Emmanuel Macron was then acclaimed for having started his speech by greeting, with a few words in Marquesan, each island of the archipelago.

"Our treasure is this nature and this culture", "so I will fight by your side so that we can classify the Marquesas Islands at Unesco", he announced.

The president thus supports the initiative of the local authorities who have embarked for several years in the long procedure to obtain the Unesco label.

Arriving in the Marquesas Islands, the president visited the graves, under the frangipani trees, of the two great artists: the painter Paul Gauguin, who died in 1903, and the singer Jacques Brel, who died in 1978. 

Emmanuel Macron defends the "case by case" on wind and solar projects

Traveling in Polynesia, Emmanuel Macron also spoke about wind and solar energy.

"You have to know how to adapt or give up" wind turbine projects "on a case-by-case basis", which "create too much tension, distort the landscape, because sometimes it happens", he argued in an interview with franceinfo broadcast Tuesday, July 27, believing that it was necessary to succeed in "reconciling this pragmatism with our climate ambition".

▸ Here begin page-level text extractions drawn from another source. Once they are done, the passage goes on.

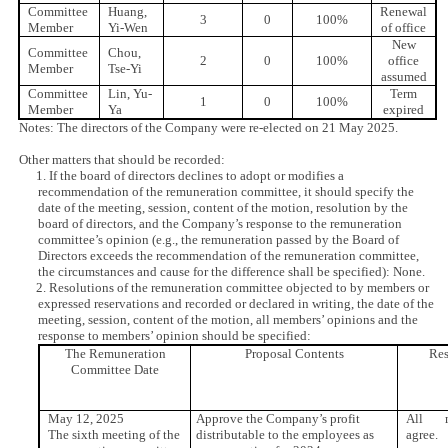
Committee
Huang,
Renewal
3
0
100%
Member
Yi-Wen
of office
New
Committee
Chou,
2
0
100%
office
Member
Tse-Yi
assumed
Committee
Lin, Yu-
Term
1
0
100%
Member
Ya
expired
Notes: The directors of the Company were re-elected on 21 May 2025.
Other matters that should be recorded:
1. If the board of directors declines to adopt or modifies a
recommendation of the remuneration committee, it should specify the
date of the meeting, session, content of the motion, resolution by the
board of directors, and the Company’s response to the remuneration
committee’s opinion (e.g., the remuneration passed by the Board of
Directors exceeds the recommendation of the remuneration committee,
the circumstances and cause for the difference shall be specified): None.
2. Resolutions of the remuneration committee objected to by members or
expressed reservations and recorded or declared in writing, the date of the
meeting, session, content of the motion, all members’ opinions and the
response to members’ opinion should be specified:
The Remuneration
Proposal Contents
Res
Committee Date
May 12, 2025
Approve the Company’s profit
All m
The sixth meeting of the
distributable to the employees as
agree.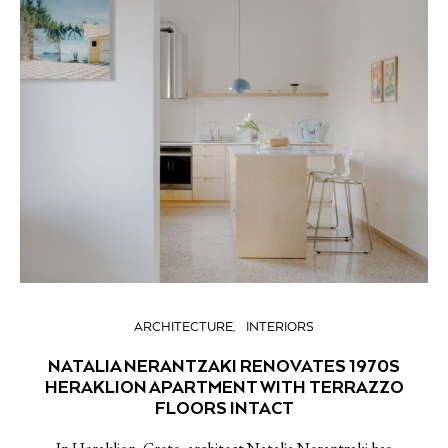
ARCHITECTURE
INTERIORS
NATALIA NERANTZAKI RENOVATES 1970S
HERAKLION APARTMENT WITH TERRAZZO
FLOORS INTACT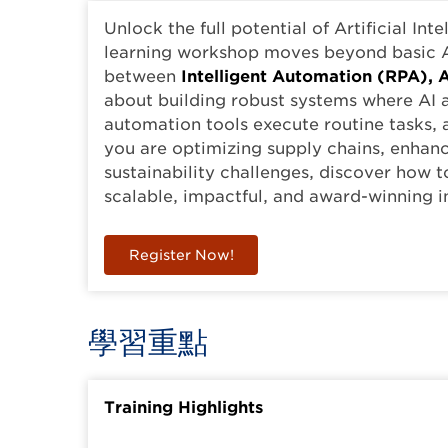
Unlock the full potential of Artificial Int
learning workshop moves beyond basic A
between
Intelligent Automation (RPA), A
about building robust systems where AI
automation tools execute routine tasks, 
you are optimizing supply chains, enhan
sustainability challenges, discover how t
scalable, impactful, and award-winning i
Register Now!
學習重點
Training Highlights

"There are places where solar and wind energy projects are well coordinated, well thought out, fit into the landscape (and which) are accepted by the population and also make it possible to develop economic returns", a-t he greeted, encouraging to go in that direction.

He also underlined the "ultra-marine strategy which is to massively develop renewable energy because it is a strategy of sovereignty" in overseas territories such as Polynesia.

The head of state was then to return to Tahiti for a meeting with business leaders.

He plans to return to France on July 28.